#### [Activity]
Quote word for word the stretch of the email on direct IO write latency from "And that's the" through "sequential IO pair.".

#### [Source document]

━━━━━━━━━━━━━━━━━━━━━━━━━━━━━━

On Thu, Jun 22, 2023 at 03:55:52AM +0100, Matthew Wilcox wrote:
> On Thu, Jun 22, 2023 at 11:55:23AM +1000, Dave Chinner wrote:
> > Ok, so having spent a bit more thought on this away from the office
> > this morning, I think there is a generic way we can avoid deferring
> > completions for pure overwrites.
> 
> OK, this is how we can, but should we?  The same amount of work
> needs to be done, no matter whether we do it in interrupt context or
> workqueue context.  Doing it in interrupt context has lower latency,
> but maybe allows us to batch up the work and so get better bandwidth.
> And we can't handle other interrupts while we're handling this one,
> so from a whole-system perspective, I think we'd rather do the work in
> the workqueue.

Yup, I agree with you there, but I can also be easily convinced that
optimising the pure in-place DIO overwrite path is worth the effort.

> Latency is important for reads, but why is it important for writes?
> There's such a thing as a dependent read, but writes are usually buffered
> and we can wait as long as we like for a write to complete.

The OP cares about async direct IO performance, not buffered writes.
And for DIO writes, there is most definitely such a thing as
"dependent writes".

Think about journalled data - you can't overwrite data in place
until the data write to the journal has first completed all the way
down to stable storage.  i.e. there's an inherent IO
completion-to-submission write ordering constraint in the algorithm,
and so we have dependent writes.

And that's the whole point of the DIO write FUA optimisations in
iomap; they avoid the dependent "write" that provides data integrity
i.e.  the journal flush and/or device cache flush that
generic_write_sync() issues in IO completion is a dependent write
because it cannot start until all the data being written has reached
the device entirely.

Using completion-to-submission ordering of the integrity operations
means we don't need to block other IOs to the same file, other
journal operations in the filesystem or other data IO to provide
that data integrity requirement for the specific O_DSYNC DIO write
IO. If we can use an FUA write for this instead of a separate cache
flush, then we end up providing O_DSYNC writes with about 40% lower
completion latency than a "write + cache flush" sequential IO pair.

This means that things like high performance databases improve
throughput by 25-50% and operational latency goes down by ~30-40% if
we can make extensive use of FUA writes to provide the desired data
integrity guarantees.

>From that perspective, an application doing pure overwrites with
ordering depedencies might actually be very dependent on minimising
individual DIO write latency for overall performance...

Cheers,

Dave.
-- 
Dave Chinner
david@fromorbit.com

━━━━━━━━━━━━━━━━━━━━━━━━━━━━━━

Saved data entries
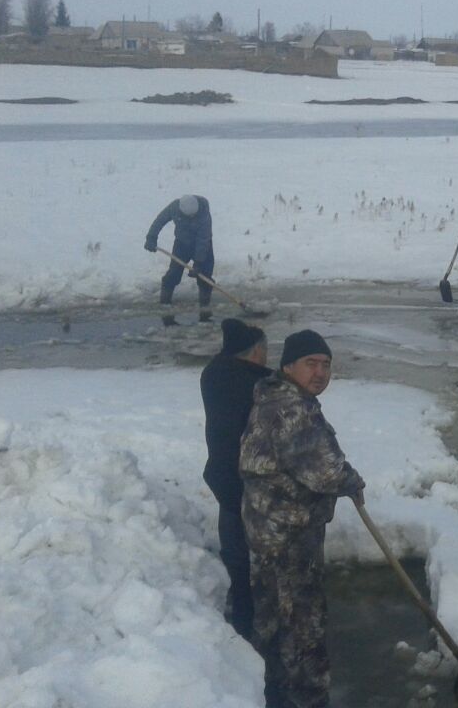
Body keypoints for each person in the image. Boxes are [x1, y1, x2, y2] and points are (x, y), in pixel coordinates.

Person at [240, 330, 366, 708]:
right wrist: (352, 480)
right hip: (290, 535)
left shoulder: (277, 397)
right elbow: (325, 471)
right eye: (311, 363)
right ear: (287, 366)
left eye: (326, 364)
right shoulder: (292, 409)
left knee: (272, 616)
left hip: (268, 528)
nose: (320, 372)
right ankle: (309, 698)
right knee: (303, 623)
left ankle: (270, 689)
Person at [200, 318, 271, 641]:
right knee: (260, 567)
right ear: (256, 352)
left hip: (223, 481)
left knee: (235, 560)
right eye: (265, 350)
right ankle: (257, 631)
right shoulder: (259, 386)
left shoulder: (212, 375)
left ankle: (239, 625)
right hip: (252, 487)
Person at [145, 194, 214, 308]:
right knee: (173, 273)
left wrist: (198, 263)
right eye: (189, 216)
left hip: (203, 245)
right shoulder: (174, 208)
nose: (191, 217)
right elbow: (160, 220)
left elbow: (203, 239)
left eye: (193, 215)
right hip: (181, 244)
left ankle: (204, 305)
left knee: (204, 276)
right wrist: (151, 237)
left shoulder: (204, 212)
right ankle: (165, 302)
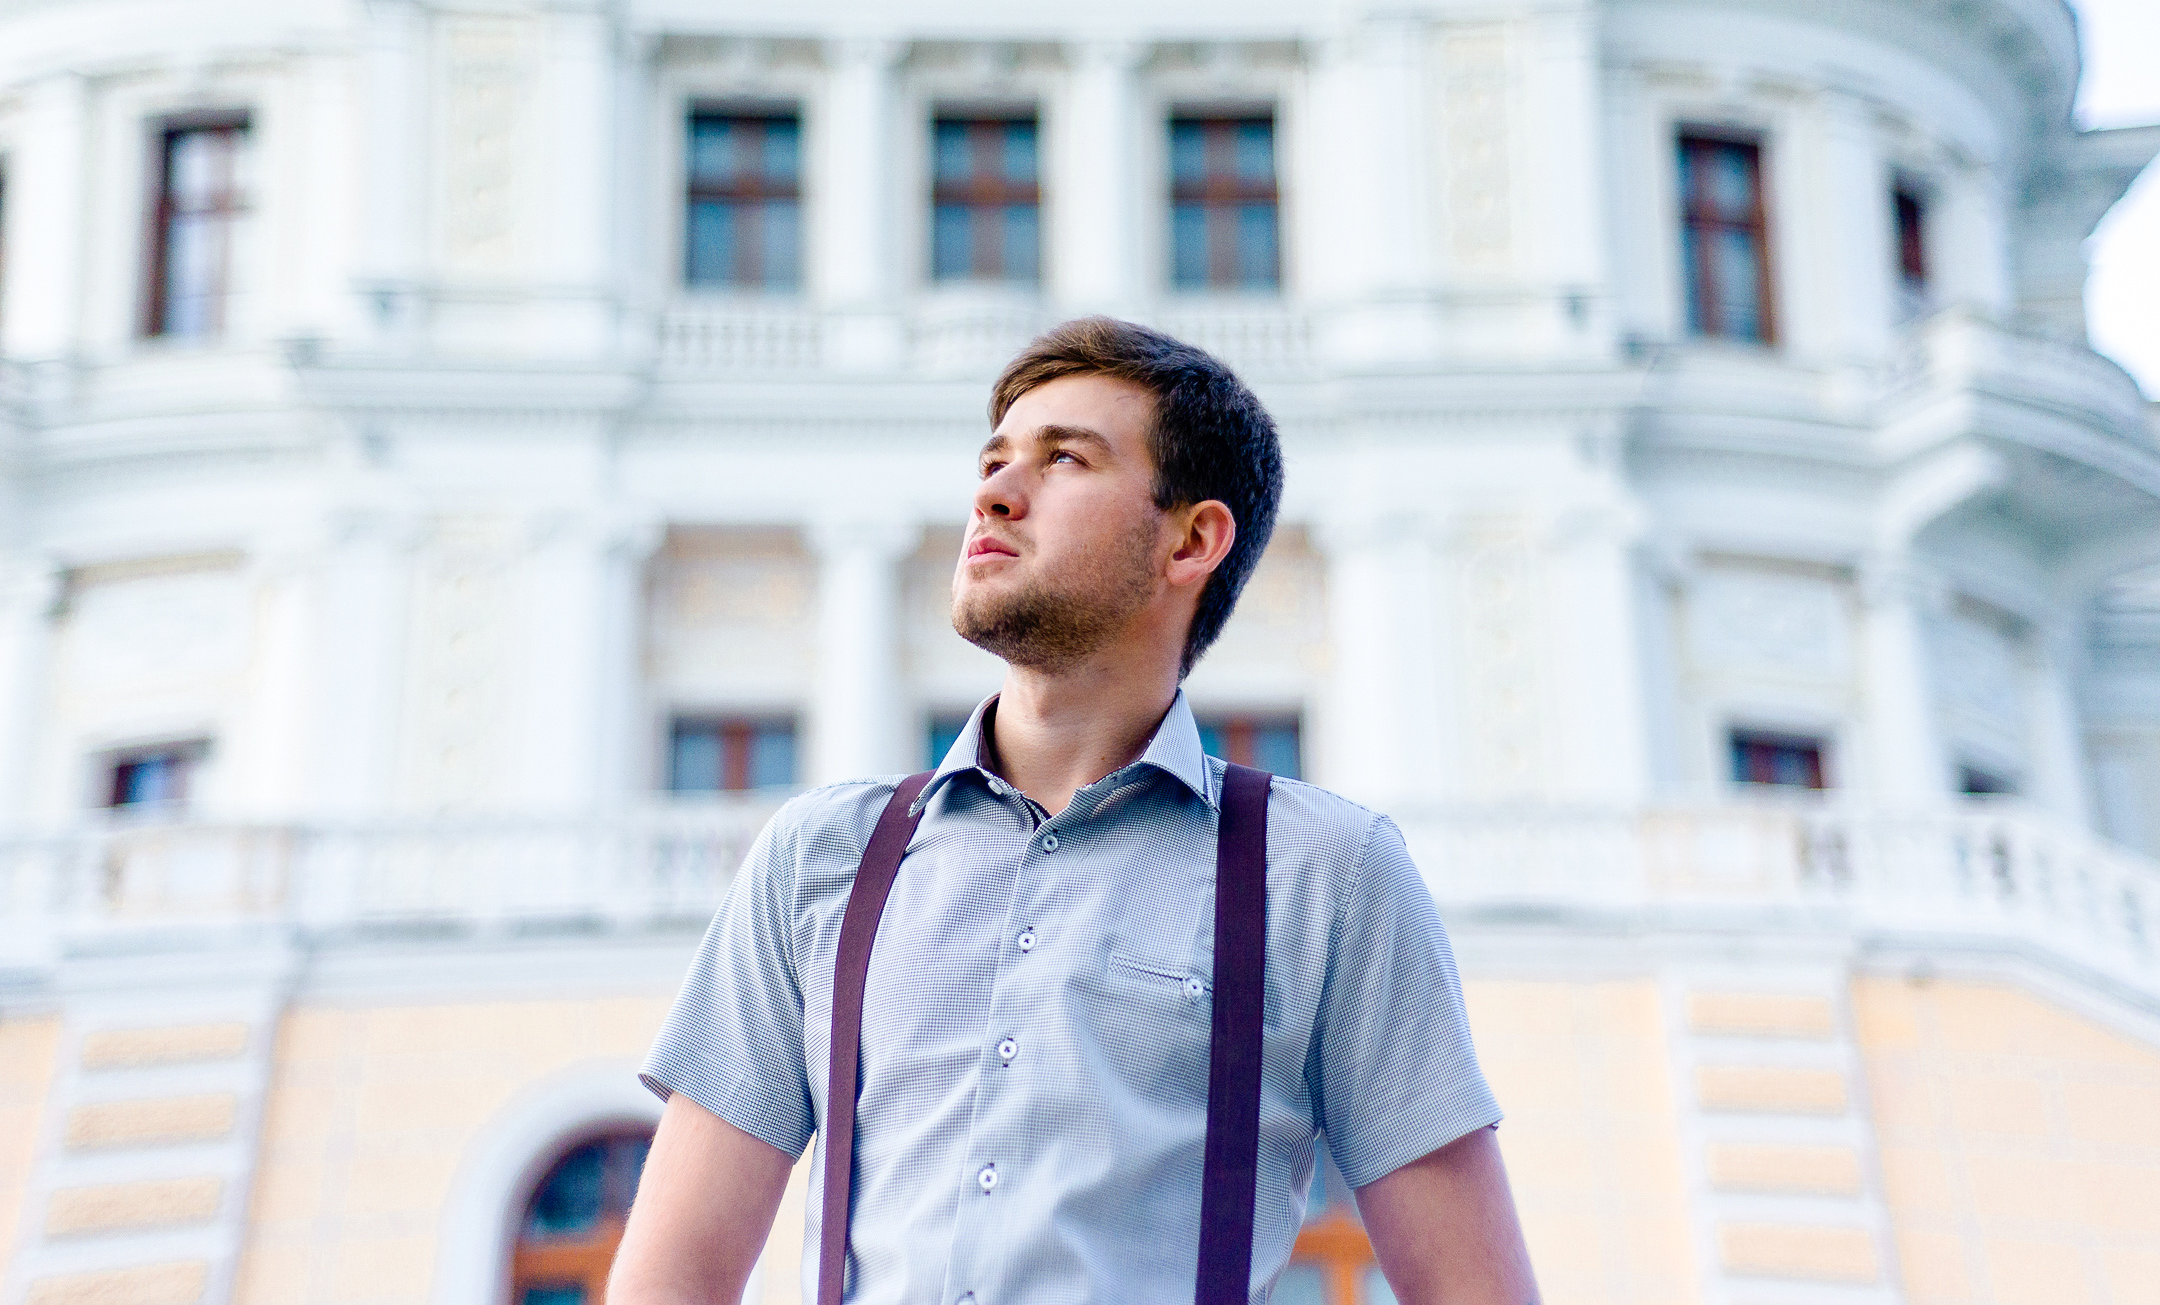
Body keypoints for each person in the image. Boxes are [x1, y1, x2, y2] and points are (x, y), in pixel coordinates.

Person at [612, 317, 1538, 1305]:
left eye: (1065, 459)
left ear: (1191, 538)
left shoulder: (1327, 874)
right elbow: (675, 1278)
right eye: (997, 458)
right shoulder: (820, 854)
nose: (996, 491)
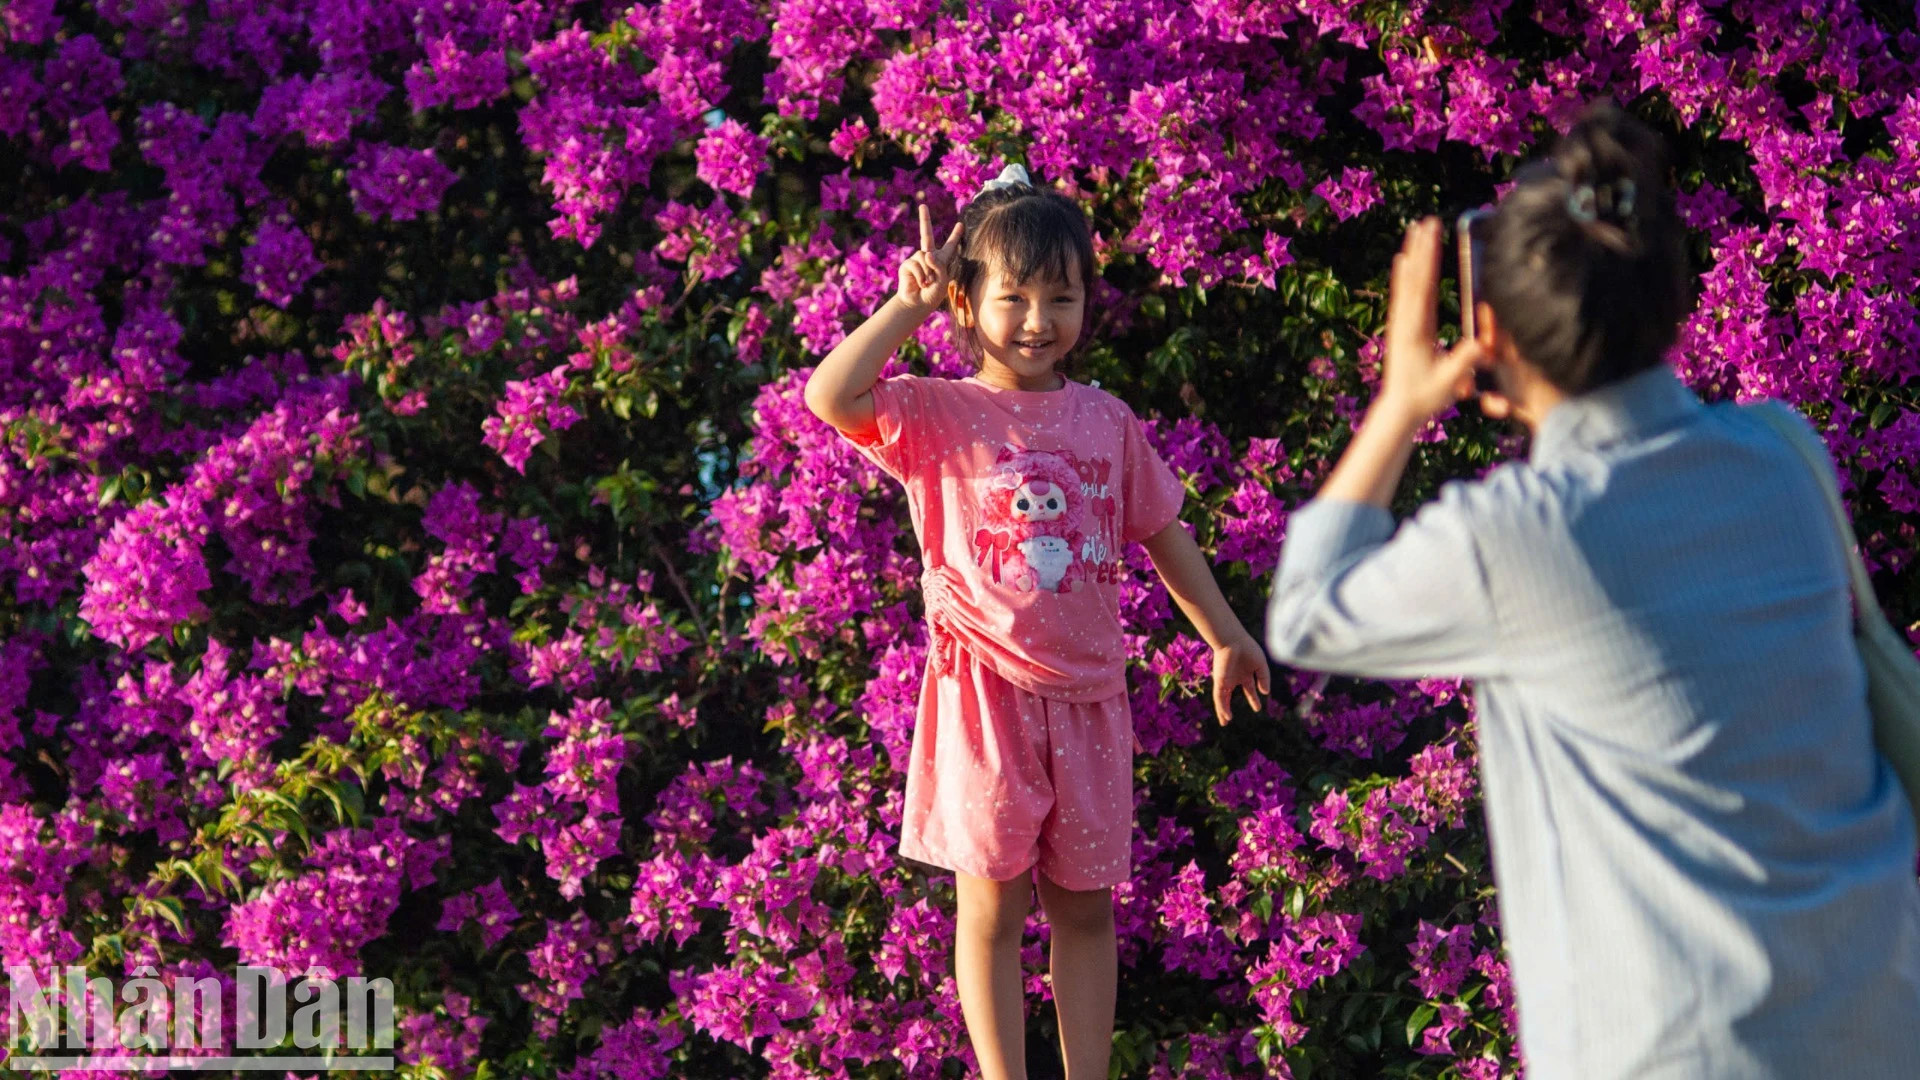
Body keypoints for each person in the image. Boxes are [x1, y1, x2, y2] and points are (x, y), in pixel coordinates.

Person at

━━━━━━━━━━━━━━━━━━━━━━━━━━━━━━

#### [Written response]
And that's the whole point of the DIO write FUA optimisations in
iomap; they avoid the dependent "write" that provides data integrity
i.e.  the journal flush and/or device cache flush that
generic_write_sync() issues in IO completion is a dependent write
because it cannot start until all the data being written has reached
the device entirely.

Using completion-to-submission ordering of the integrity operations
means we don't need to block other IOs to the same file, other
journal operations in the filesystem or other data IO to provide
that data integrity requirement for the specific O_DSYNC DIO write
IO. If we can use an FUA write for this instead of a separate cache
flush, then we end up providing O_DSYNC writes with about 40% lower
completion latency than a "write + cache flush" sequential IO pair.